El escribidor debe el conocimiento de la palabra que da título a esta entrada al amigo Iaccopus, que a su vez la descubrió en un artículo del novelista inglés Ian McEwan, uno de cuyos hijos es virólogo profesional. El diccionario rae dice que es un término en desuso, del que da una acepción genérica, lo que da una idea de la dimensión del despiste, incluso lingüístico, con que recibimos la pandemia del coronavirus. Fómite es cualquier objeto inerte cuya superficie puede acoger virus susceptibles de ser trasferidos al individuo que lo toca. En inmunología se le considera vector pasivo. Habrán adivinado, pues, que estamos rodeados de fómites: barandillas de escalera, pomos de puerta, asientos de banco público, piezas de vajilla, tarjetas de pago, pero también las cáscaras de pepitas de girasol que escupe una adolescente en la acera, los vestidos que cuelgan de las perchas en los comercios recién abiertos, etcétera. Echen un vistazo a su alrededor y no verán más que fómites. La civilización urbana es básicamente el reino de estos objetos cuya familiaridad no debería tranquilizarnos.

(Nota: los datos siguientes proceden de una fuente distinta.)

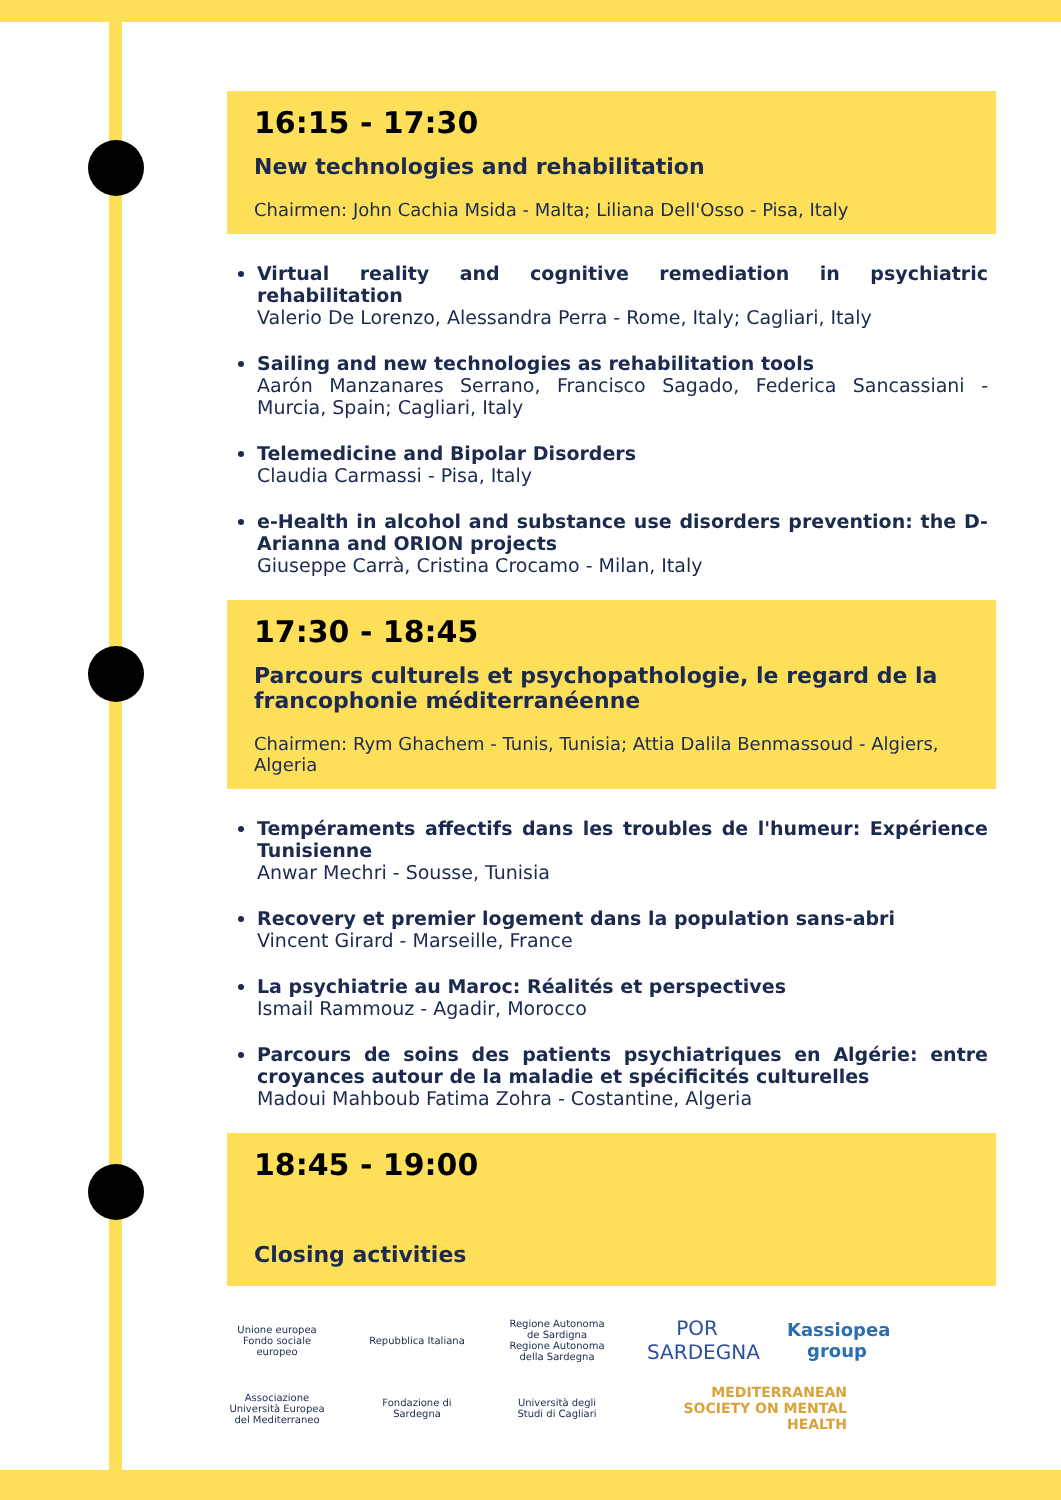16:15 - 17:30
New technologies and rehabilitation
Chairmen: John Cachia Msida - Malta; Liliana Dell'Osso - Pisa, Italy
Virtual reality and cognitive remediation in psychiatric rehabilitation
Valerio De Lorenzo, Alessandra Perra - Rome, Italy; Cagliari, Italy
Sailing and new technologies as rehabilitation tools
Aarón Manzanares Serrano, Francisco Sagado, Federica Sancassiani - Murcia, Spain; Cagliari, Italy
Telemedicine and Bipolar Disorders
Claudia Carmassi - Pisa, Italy
e-Health in alcohol and substance use disorders prevention: the D-Arianna and ORION projects
Giuseppe Carrà, Cristina Crocamo - Milan, Italy
17:30 - 18:45
Parcours culturels et psychopathologie, le regard de la francophonie méditerranéenne
Chairmen: Rym Ghachem - Tunis, Tunisia; Attia Dalila Benmassoud - Algiers, Algeria
Tempéraments affectifs dans les troubles de l'humeur: Expérience Tunisienne
Anwar Mechri - Sousse, Tunisia
Recovery et premier logement dans la population sans-abri
Vincent Girard - Marseille, France
La psychiatrie au Maroc: Réalités et perspectives
Ismail Rammouz - Agadir, Morocco
Parcours de soins des patients psychiatriques en Algérie: entre croyances autour de la maladie et spécificités culturelles
Madoui Mahboub Fatima Zohra - Costantine, Algeria
18:45 - 19:00
Closing activities
Unione europea Fondo sociale europeo
Repubblica Italiana
Regione Autonoma de Sardigna Regione Autonoma della Sardegna
POR SARDEGNA
Kassiopea group
Associazione Università Europea del Mediterraneo
Fondazione di Sardegna
Università degli Studi di Cagliari
MEDITERRANEAN SOCIETY ON MENTAL HEALTH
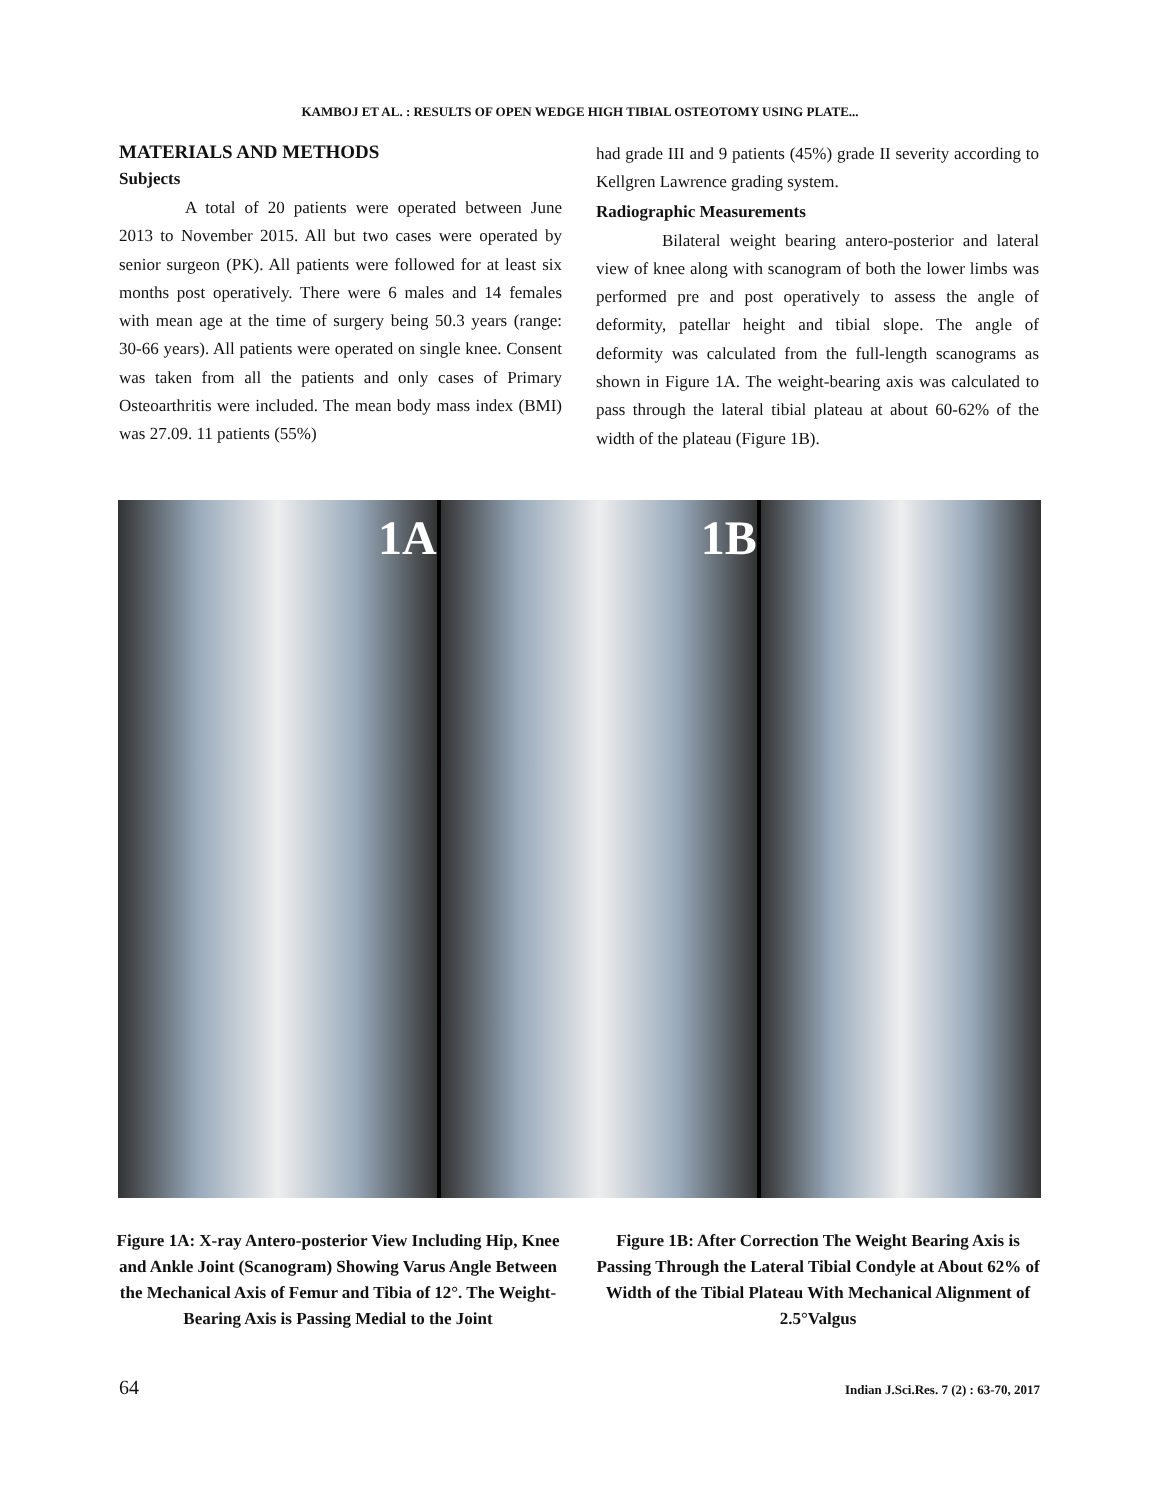KAMBOJ ET AL. : RESULTS OF OPEN WEDGE HIGH TIBIAL OSTEOTOMY USING PLATE...
MATERIALS AND METHODS
Subjects
A total of 20 patients were operated between June 2013 to November 2015. All but two cases were operated by senior surgeon (PK). All patients were followed for at least six months post operatively. There were 6 males and 14 females with mean age at the time of surgery being 50.3 years (range: 30-66 years). All patients were operated on single knee. Consent was taken from all the patients and only cases of Primary Osteoarthritis were included. The mean body mass index (BMI) was 27.09. 11 patients (55%)
had grade III and 9 patients (45%) grade II severity according to Kellgren Lawrence grading system.
Radiographic Measurements
Bilateral weight bearing antero-posterior and lateral view of knee along with scanogram of both the lower limbs was performed pre and post operatively to assess the angle of deformity, patellar height and tibial slope. The angle of deformity was calculated from the full-length scanograms as shown in Figure 1A. The weight-bearing axis was calculated to pass through the lateral tibial plateau at about 60-62% of the width of the plateau (Figure 1B).
1A 1B
Figure 1A: X-ray Antero-posterior View Including Hip, Knee and Ankle Joint (Scanogram) Showing Varus Angle Between the Mechanical Axis of Femur and Tibia of 12°. The Weight-Bearing Axis is Passing Medial to the Joint
Figure 1B: After Correction The Weight Bearing Axis is Passing Through the Lateral Tibial Condyle at About 62% of Width of the Tibial Plateau With Mechanical Alignment of 2.5°Valgus
64 Indian J.Sci.Res. 7 (2) : 63-70, 2017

El simio del que procedemos adquirió su condición humana cuando creó palabras para reconocer los elementos constitutivos de la realidad, a través de las cuales y con ayuda de la gramática y de la lógica pudo comprender cómo interactúan y conforman el entorno en que hemos de sobrevivir como especie. La palabra fómite nos hace ver de otra manera, más asombrada y cauta, la manija de la puerta. Un poeta podría percibir las irisaciones fúnebres que emite la superficie del latón o del plástico de que está hecha.

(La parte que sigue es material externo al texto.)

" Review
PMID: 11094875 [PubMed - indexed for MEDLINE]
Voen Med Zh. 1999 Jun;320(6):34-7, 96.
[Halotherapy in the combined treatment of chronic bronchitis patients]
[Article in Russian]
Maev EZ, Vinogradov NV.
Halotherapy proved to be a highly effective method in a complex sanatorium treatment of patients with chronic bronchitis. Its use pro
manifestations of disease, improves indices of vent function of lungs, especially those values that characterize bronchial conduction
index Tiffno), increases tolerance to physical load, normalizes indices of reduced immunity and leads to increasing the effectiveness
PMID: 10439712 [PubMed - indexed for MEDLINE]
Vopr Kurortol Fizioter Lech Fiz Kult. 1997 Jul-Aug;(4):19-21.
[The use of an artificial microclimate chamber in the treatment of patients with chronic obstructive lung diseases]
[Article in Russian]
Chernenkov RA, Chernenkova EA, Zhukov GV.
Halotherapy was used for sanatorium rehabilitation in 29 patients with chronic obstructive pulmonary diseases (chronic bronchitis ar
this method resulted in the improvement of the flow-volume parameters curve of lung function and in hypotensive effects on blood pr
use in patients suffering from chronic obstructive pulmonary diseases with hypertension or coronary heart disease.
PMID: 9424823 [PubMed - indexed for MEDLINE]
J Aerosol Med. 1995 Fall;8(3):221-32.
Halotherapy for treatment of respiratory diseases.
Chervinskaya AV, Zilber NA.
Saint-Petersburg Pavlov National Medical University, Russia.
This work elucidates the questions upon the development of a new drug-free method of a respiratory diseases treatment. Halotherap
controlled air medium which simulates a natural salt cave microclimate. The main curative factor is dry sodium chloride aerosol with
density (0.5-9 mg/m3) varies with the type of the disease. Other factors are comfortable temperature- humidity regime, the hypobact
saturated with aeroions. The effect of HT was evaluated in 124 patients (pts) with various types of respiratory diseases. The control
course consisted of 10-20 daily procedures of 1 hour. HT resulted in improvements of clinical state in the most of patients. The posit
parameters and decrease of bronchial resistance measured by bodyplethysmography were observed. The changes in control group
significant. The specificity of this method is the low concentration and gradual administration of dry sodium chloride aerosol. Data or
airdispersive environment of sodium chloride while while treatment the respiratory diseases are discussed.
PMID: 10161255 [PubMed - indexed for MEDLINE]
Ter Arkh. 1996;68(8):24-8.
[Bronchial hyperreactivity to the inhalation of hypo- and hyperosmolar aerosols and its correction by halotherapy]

La sociedad perece cuando es incapaz de incorporar al marco de su imaginación un factor nuevo que afecta a la realidad consabida y compartida. Así que el buen pueblo se ha lanzado a disfrutar del desescalamiento, o como se llame, para recuperar la vida que teníamos antes, como estúpidamente pregonan los voceros de la derecha, pero ni el trazado de la ciudad ni los hábitos de socialización están diseñados para preservar el aislamiento de los individuos, sino todo lo contrario, lo que hace inevitable nuevos despuntes del contagio como ha ocurrido en Alemania, Corea del Sur y China, hasta ahora modelos en la contención de la peste, y Gran Bretaña, el primer país que pretendió la coexistencia de la pandemia y la normalidad, está al borde de los cuarenta mil muertos.

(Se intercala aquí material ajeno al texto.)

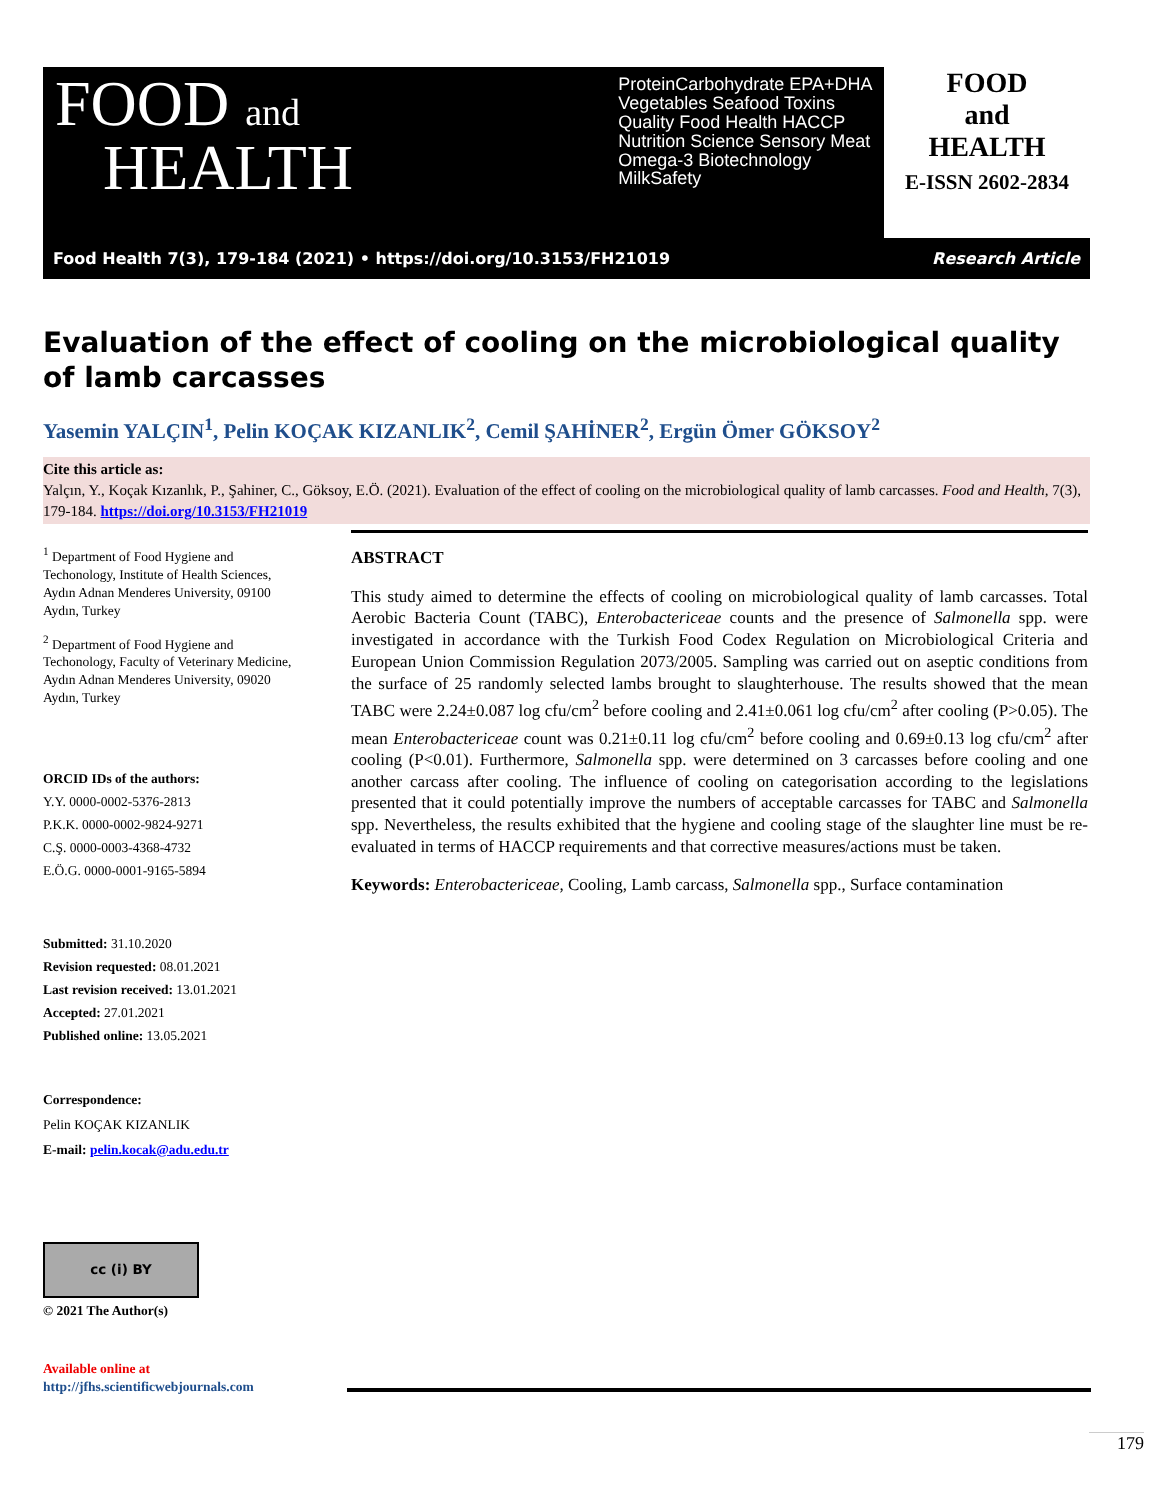FOOD and
HEALTH
ProteinCarbohydrate EPA+DHA Vegetables Seafood Toxins Quality Food Health HACCP Nutrition Science Sensory Meat Omega-3 Biotechnology MilkSafety
FOOD
and
HEALTH
E-ISSN 2602-2834
Food Health 7(3), 179-184 (2021) • https://doi.org/10.3153/FH21019 Research Article
Evaluation of the effect of cooling on the microbiological quality of lamb carcasses
Yasemin YALÇIN<sup>1</sup>, Pelin KOÇAK KIZANLIK<sup>2</sup>, Cemil ŞAHİNER<sup>2</sup>, Ergün Ömer GÖKSOY<sup>2</sup>
Cite this article as:
Yalçın, Y., Koçak Kızanlık, P., Şahiner, C., Göksoy, E.Ö. (2021). Evaluation of the effect of cooling on the microbiological quality of lamb carcasses. Food and Health, 7(3), 179-184. https://doi.org/10.3153/FH21019
<sup>1</sup> Department of Food Hygiene and Techonology, Institute of Health Sciences, Aydın Adnan Menderes University, 09100 Aydın, Turkey
<sup>2</sup> Department of Food Hygiene and Techonology, Faculty of Veterinary Medicine, Aydın Adnan Menderes University, 09020 Aydın, Turkey
ORCID IDs of the authors:
Y.Y. 0000-0002-5376-2813
P.K.K. 0000-0002-9824-9271
C.Ş. 0000-0003-4368-4732
E.Ö.G. 0000-0001-9165-5894
Submitted: 31.10.2020
Revision requested: 08.01.2021
Last revision received: 13.01.2021
Accepted: 27.01.2021
Published online: 13.05.2021
Correspondence:
Pelin KOÇAK KIZANLIK
E-mail: pelin.kocak@adu.edu.tr
cc (i) BY
© 2021 The Author(s)
Available online at
http://jfhs.scientificwebjournals.com
ABSTRACT
This study aimed to determine the effects of cooling on microbiological quality of lamb carcasses. Total Aerobic Bacteria Count (TABC), Enterobactericeae counts and the presence of Salmonella spp. were investigated in accordance with the Turkish Food Codex Regulation on Microbiological Criteria and European Union Commission Regulation 2073/2005. Sampling was carried out on aseptic conditions from the surface of 25 randomly selected lambs brought to slaughterhouse. The results showed that the mean TABC were 2.24±0.087 log cfu/cm<sup>2</sup> before cooling and 2.41±0.061 log cfu/cm<sup>2</sup> after cooling (P>0.05). The mean Enterobactericeae count was 0.21±0.11 log cfu/cm<sup>2</sup> before cooling and 0.69±0.13 log cfu/cm<sup>2</sup> after cooling (P<0.01). Furthermore, Salmonella spp. were determined on 3 carcasses before cooling and one another carcass after cooling. The influence of cooling on categorisation according to the legislations presented that it could potentially improve the numbers of acceptable carcasses for TABC and Salmonella spp. Nevertheless, the results exhibited that the hygiene and cooling stage of the slaughter line must be re-evaluated in terms of HACCP requirements and that corrective measures/actions must be taken.
Keywords: Enterobactericeae, Cooling, Lamb carcass, Salmonella spp., Surface contamination
179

Los pequeños comercios, locales de hostelería y tajos de construcción abiertos en esta llamada fase uno, acosados por la necesidad de hacer caja para no hundirse, no están en condiciones de cumplir los protocolos (otro tópico) de prevención: demasiados gastos en desinfección, separación de la clientela, cautelas en el contacto personal, etcétera, que recortan inevitablemente la rentabilidad de negocios ya de por sí precarios. Las grandes empresas automatizadas (mi banco, por ejemplo) están a salvo de estas servidumbres, lo que permite pensar que toda la demagogia desplegada a costa de autónomos y pequeñas empresas no es más que un discurso para llevar a la clase de tropa a la sarracina de la trincheras. No se olviden de los fómites: las minas antipersona de esta guerra. Ian McEwan cierra su artículo con una cita del epidemiólogo Larry Brilliant: este manojo de ARN en su envoltura de grasa… se sienta a esperar con paciencia hasta que no haya más personas vulnerables.